Project Maintainer: Socially Engineered
When the attack was unleashed, project maintainers reported temporarily losing control of the project, with one collaborator saying he was locked out.
Axios maintainer Jay Saayman said in a Wednesday GitHub Issue post that the group behind the attack socially engineered him by pretending to be interested in working on the open-source project.
“I am pretty sure they had enough access to hijack from my browser so I believe that is how they got it, i.e. lifting sessions or cookies,” even though he had two-factor authentication enabled, he said. The attackers then appeared to change the email address for his maintainer account, which gave attackers the unrestricted ability to disable TFA and publish new Axios releases.
Google said that UNC1069, also known as CryptoCore, appears to have been active since 2018 and to have ties to the murderous, despotic regime based in Pyongyang.
“This group focuses on cryptocurrency theft, and may be the successor to what was previously tracked as APT38. It often targets cryptocurrency exchanges and financial services firms,” Google reported in 2023.
Repeat Supply-Chain Attacks
This Axios-backdooring campaign doesn’t appear to have any connection to recent supply-chain attacks perpetrated by the hacking group TeamPCP, which it tracks as UNC6780, Google said.
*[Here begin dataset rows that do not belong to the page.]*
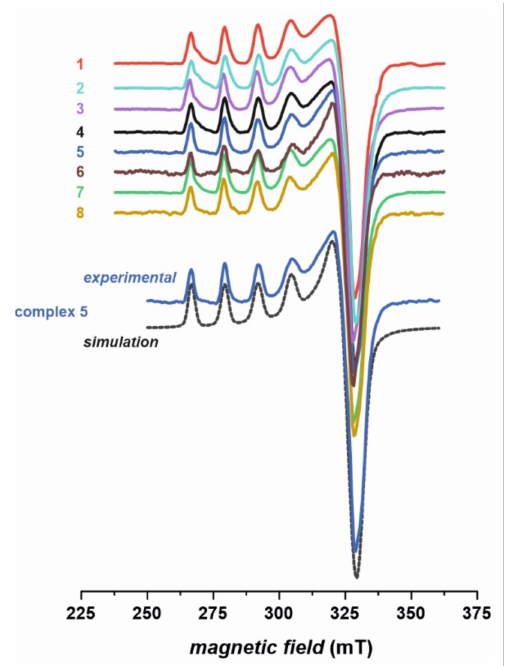
Figure 4. Frozen solution (77 K) X-band electron paramagnetic resonance (EPR) spectra of complexes 1 – 8 , along with exemplary computer simulation of spectrum for the complex 5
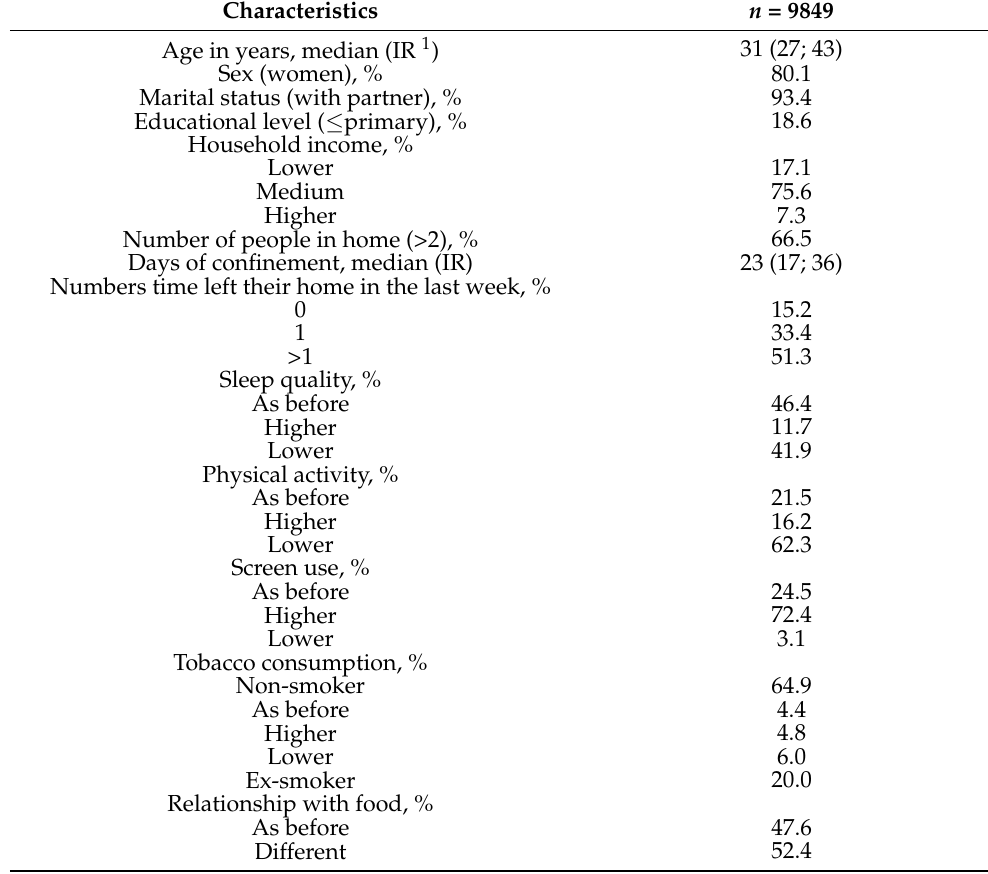
Table 1. Sociodemographic and lifestyle characteristics of the participants in the CoV-Eat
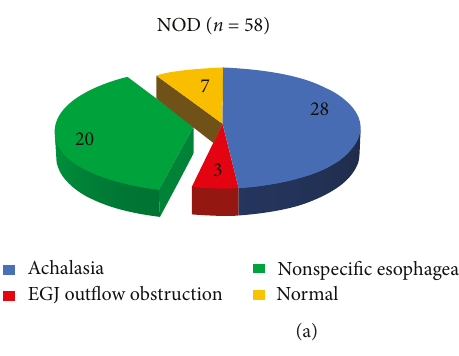
Figure 1: Characteristics of nonobstructive dysphagia (NOD) patients. (a) In a total of 58 patients, 28 (48.3%) patients were diagnosed with achalasia, 3 (5.2%) patients with EGJ out fl ow obstruction, and 20 (34.5%) with nonspeci fi c esophageal motility disorders, and 7 (12.1%) patients were normal. (b) Of 20 nonspeci fi c esophageal motility disorders patients, 3 patients had fragmented peristalsis, 3 patients had distal esophageal spasm, 2 patients had hypercontractile esophagus, and 12 patients had ine ff ective esophageal motility.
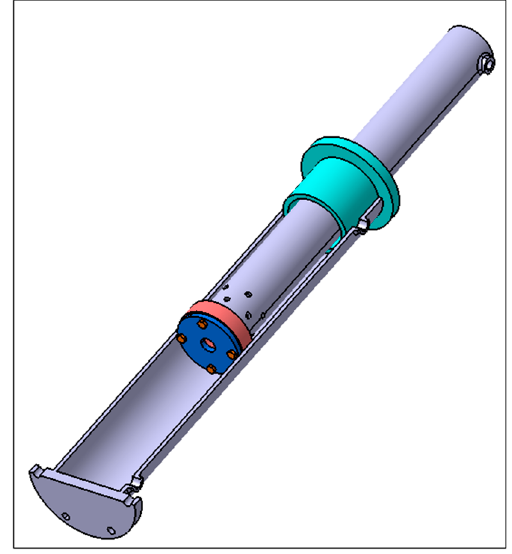
Figure 3. Structure chart of damper.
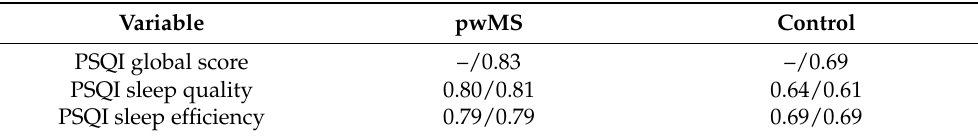
Table 3. Reliability of PSQI scores in pwMS ( n = 79) and control subjects ( n = 213) expressed as McDonald’s omega/Cronbach’s alpha.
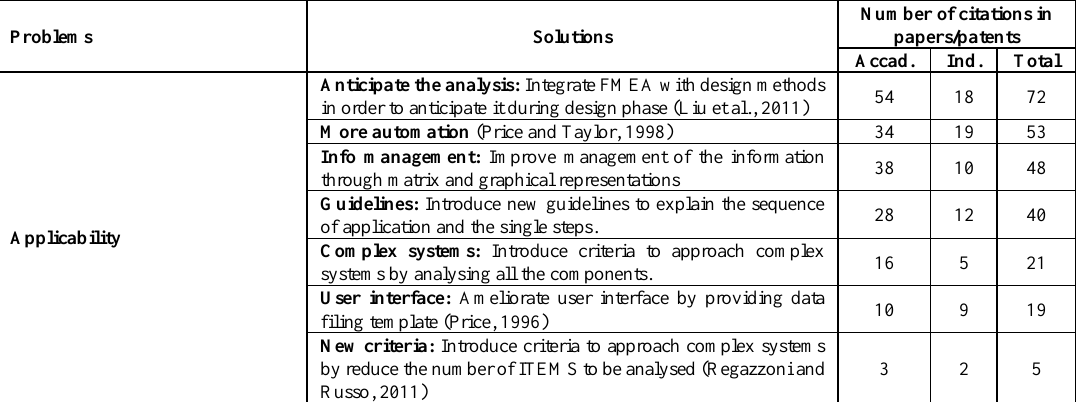
Table 4. Main problems and solutions to improve FMEA, from Spreafico et al.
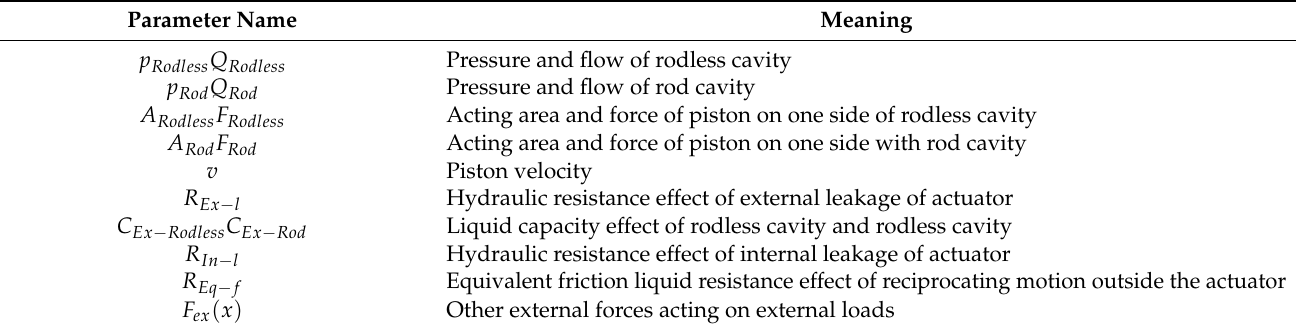
Figure 5. Actuator bond graph. Table 1. Parameters definition of actuators bond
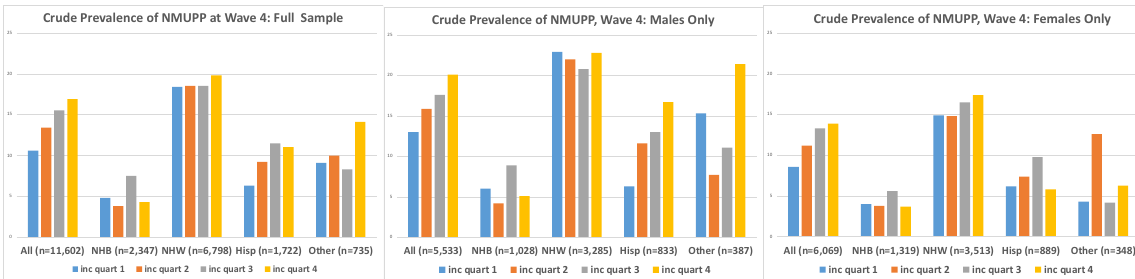
Figure 1. Crude prevalence of NMUPP at Wave 4, by parental income at Wave 1. Note: “W1” = Wave 1; “W4” = Wave 4; “NHB” = non-Hispanic black; “NHW” = non-Hispanic white; “Hisp” = Hispanic. Table 3. Adjusted prevalence (%) reporting prescription painkiller misuse at Wave 4 ( n = 11,602).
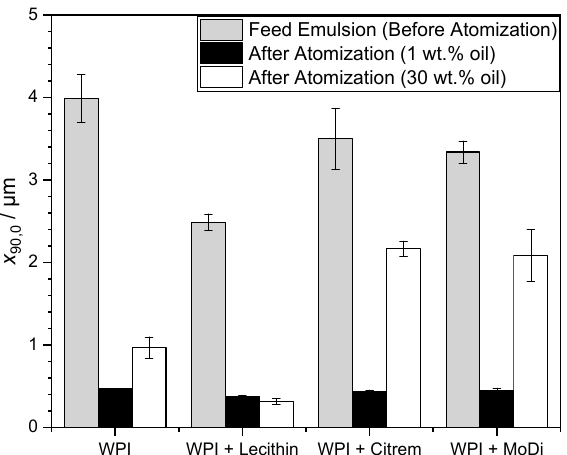
Figure 4. Summary of the mean x 90 diameters of oil droplet size of feed and atomized emulsions with different emulsifier systems and oil contents. Error bars correspond to standard deviations of three independent atomization experiments.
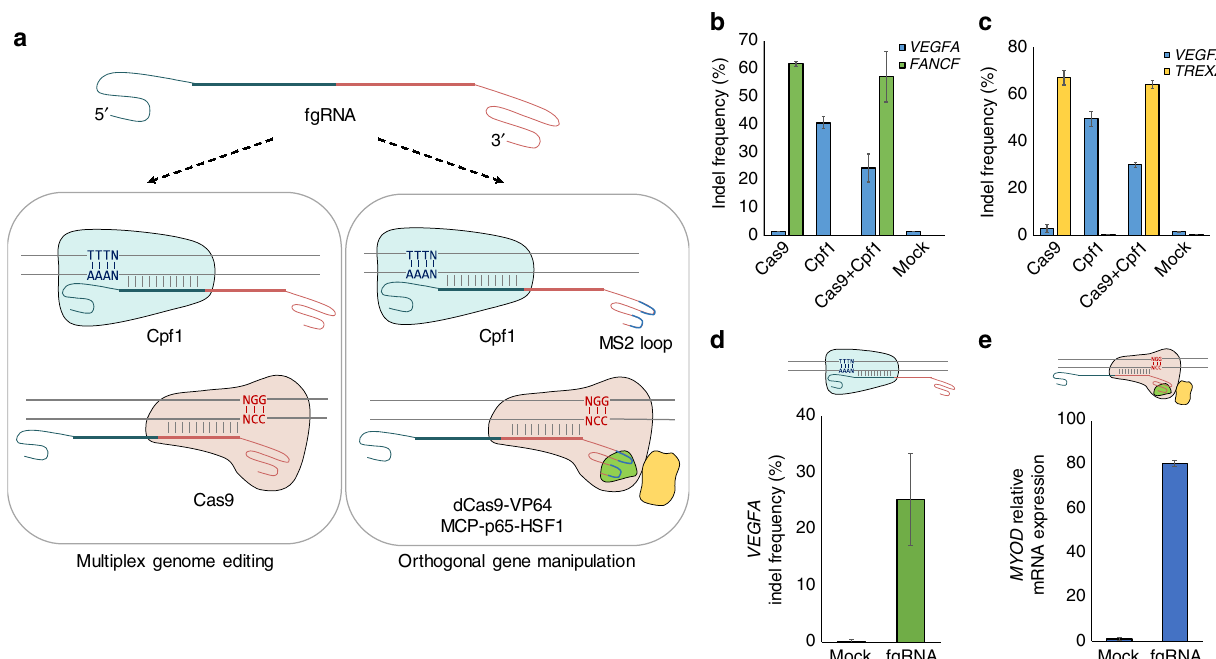
Fig. 4 Multiplex genome manipulations with fgRNAs. a Schematic overviews of multiplex genome editing and orthogonal genome manipulation. fgRNAs containing two different target sequences of Cpf1 and Cas9 could be used in multiplex genome editing with Cpf1 and Cas9. If these fgRNAs are used with Cpf1 and the dCas9 effector (i.e., dCas9-VP64), genome editing and regulation can be simultaneously performed. b , c Multiple genome editing with three different fgRNAs. fgRNAs were used with Cpf1 and Cas9 to target human VEGFA and FANCF ( b ), and human VAGFA and TREX2 ( c ). d , e Orthogonal gene disruption at the endogenous VEGFA locus ( d ) and transcriptional activation of endogenous MYOD genes ( e ). Error bars indicate s.e.m. ( n = 2 or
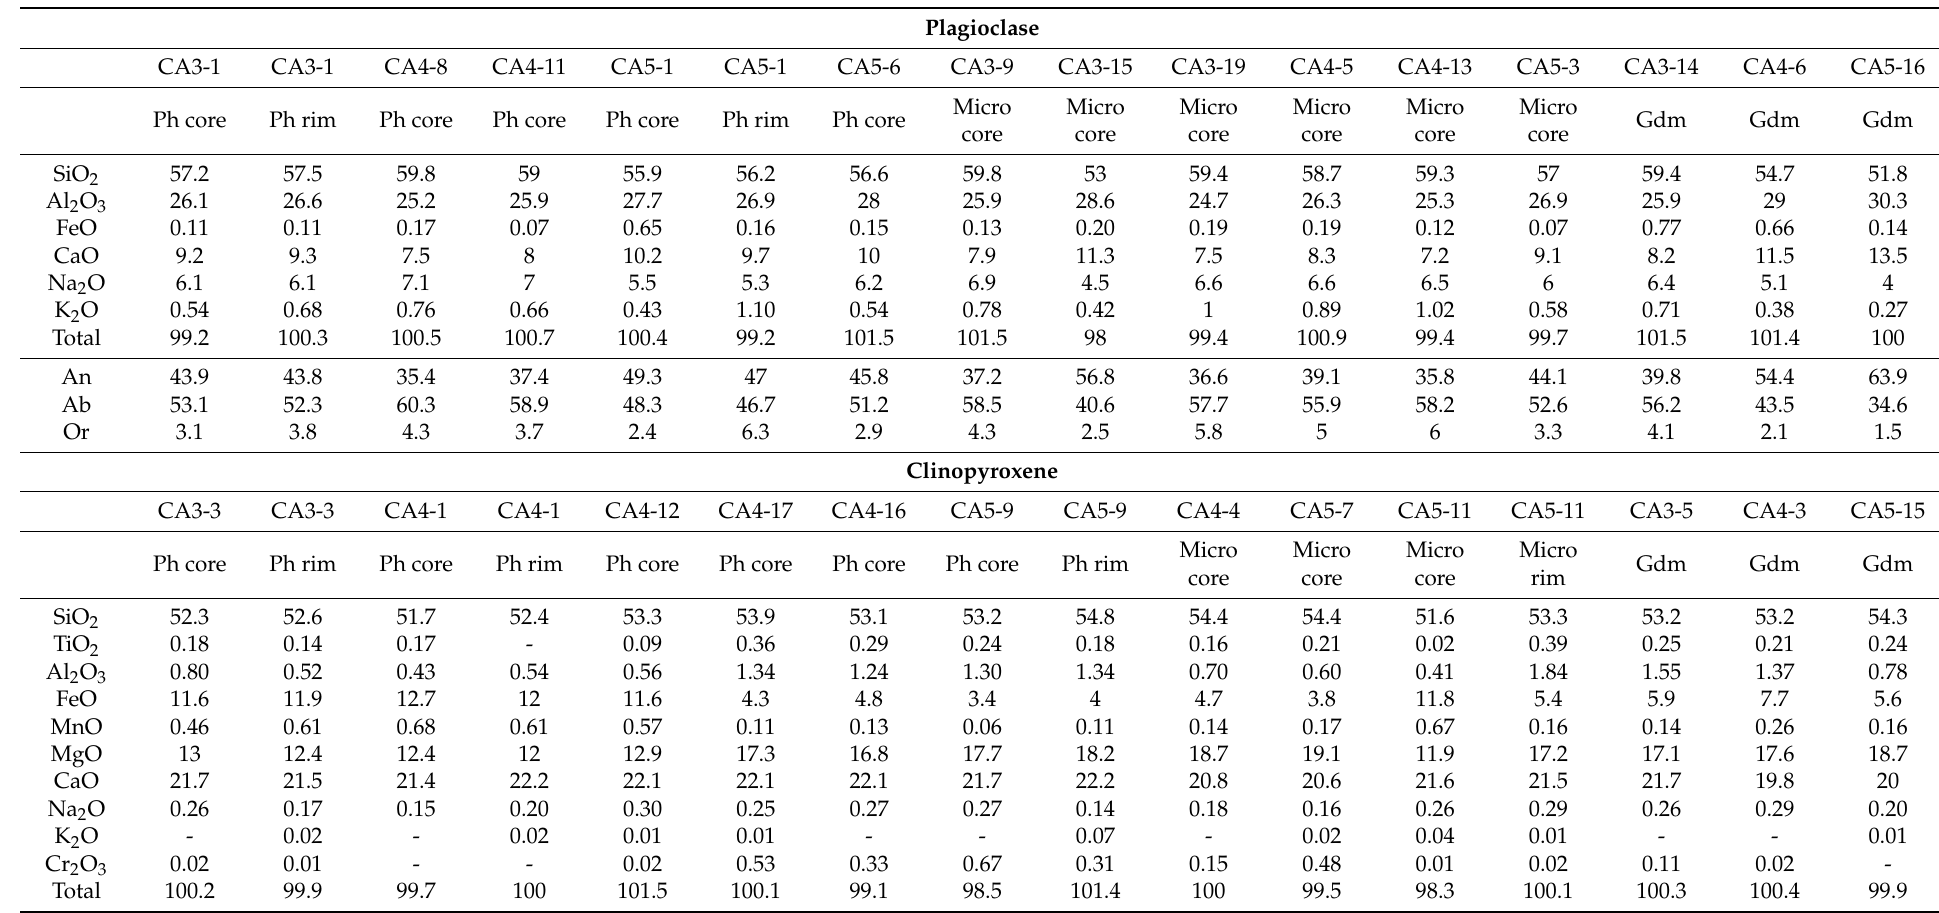
Table 1. Representative chemical analyses of the main mineral phases from the Laghetto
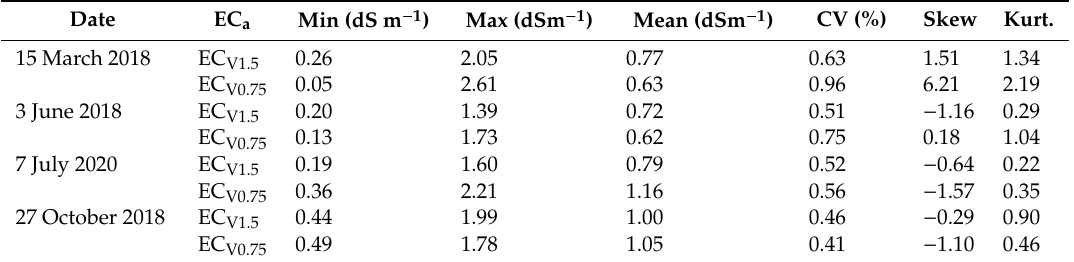
Table 1. The statistical characteristic values of geospatial electromagnetic induction measurements of apparent electrical conductivity (EC a ) at di ff erent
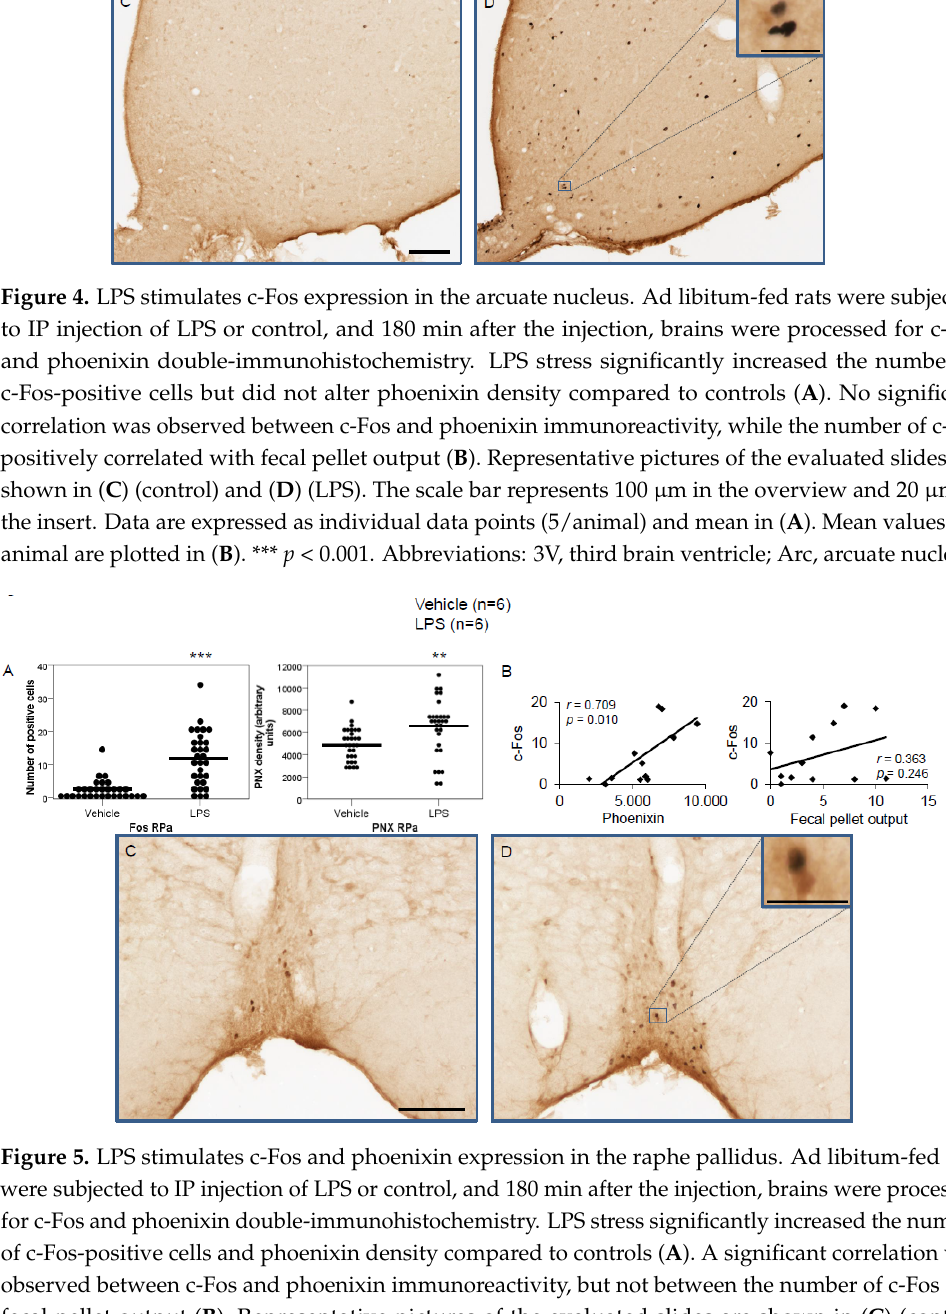
Figure 5. LPS stimulates c-Fos and phoenixin expression in the raphe pallidus. Ad libitum-fed rats were subjected to IP injection of LPS or control, and 180 min after the injection, brains were processed for c-Fos and phoenixin double-immunohistochemistry. LPS stress significantly increased the number of c-Fos-positive cells and phoenixin density compared to controls ( A ). A significant correlation was observed between c-Fos and phoenixin immunoreactivity, but not between the number of c-Fos and fecal pellet output ( B ). Representative pictures of the evaluated slides are shown in ( C ) (control) and ( D ) (LPS). The scale bar represents 100 µ m in the overview and 20 µ m in the insert. Data are expressed as individual data points (5/animal) and mean in ( A ). Mean values per animal are plotted in ( B ). ** p < 0.01, *** p < 0.001. Abbreviations: py, pyramidal tract; RPa, raphe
TeamPCP recently pushed two malware-laced versions of the LiteLLM open-source Python library to a central repository. Developers downloaded the malicious repository 47,000 times, despite maintainers removing it less than an hour later. The hackers also recently targeted repositories for Aqua Security’s vulnerability scanner Trivy and Checkmarx’s artificial intelligence-powered application security testing platform.
The hits by TeamPCP appear to have been “a coordinated campaign targeting security tools and open-source developer infrastructure,” and stealing continuous integration and continuous development “secrets and signing credentials, such as GitHub Actions tokens and release signing keys” that will allow attackers to “pivot” to other software projects, said cybersecurity firm Arctic Wolf.
As a result of those campaigns, “at least 1,000 enterprise software-as-a-service environments may be affected,” Arctic Wolf said.
The cumulative, harmful effect of the UNC1069 and TeamPCP supply-chain attacks looks to be serious.
“Hundreds of thousands of stolen secrets could potentially be circulating as a result of these recent attacks. This could enable further software supply-chain attacks, software-as-a-service environment compromises (leading to downstream customer compromises), ransomware and extortion events, and cryptocurrency theft over the near term,” Google said.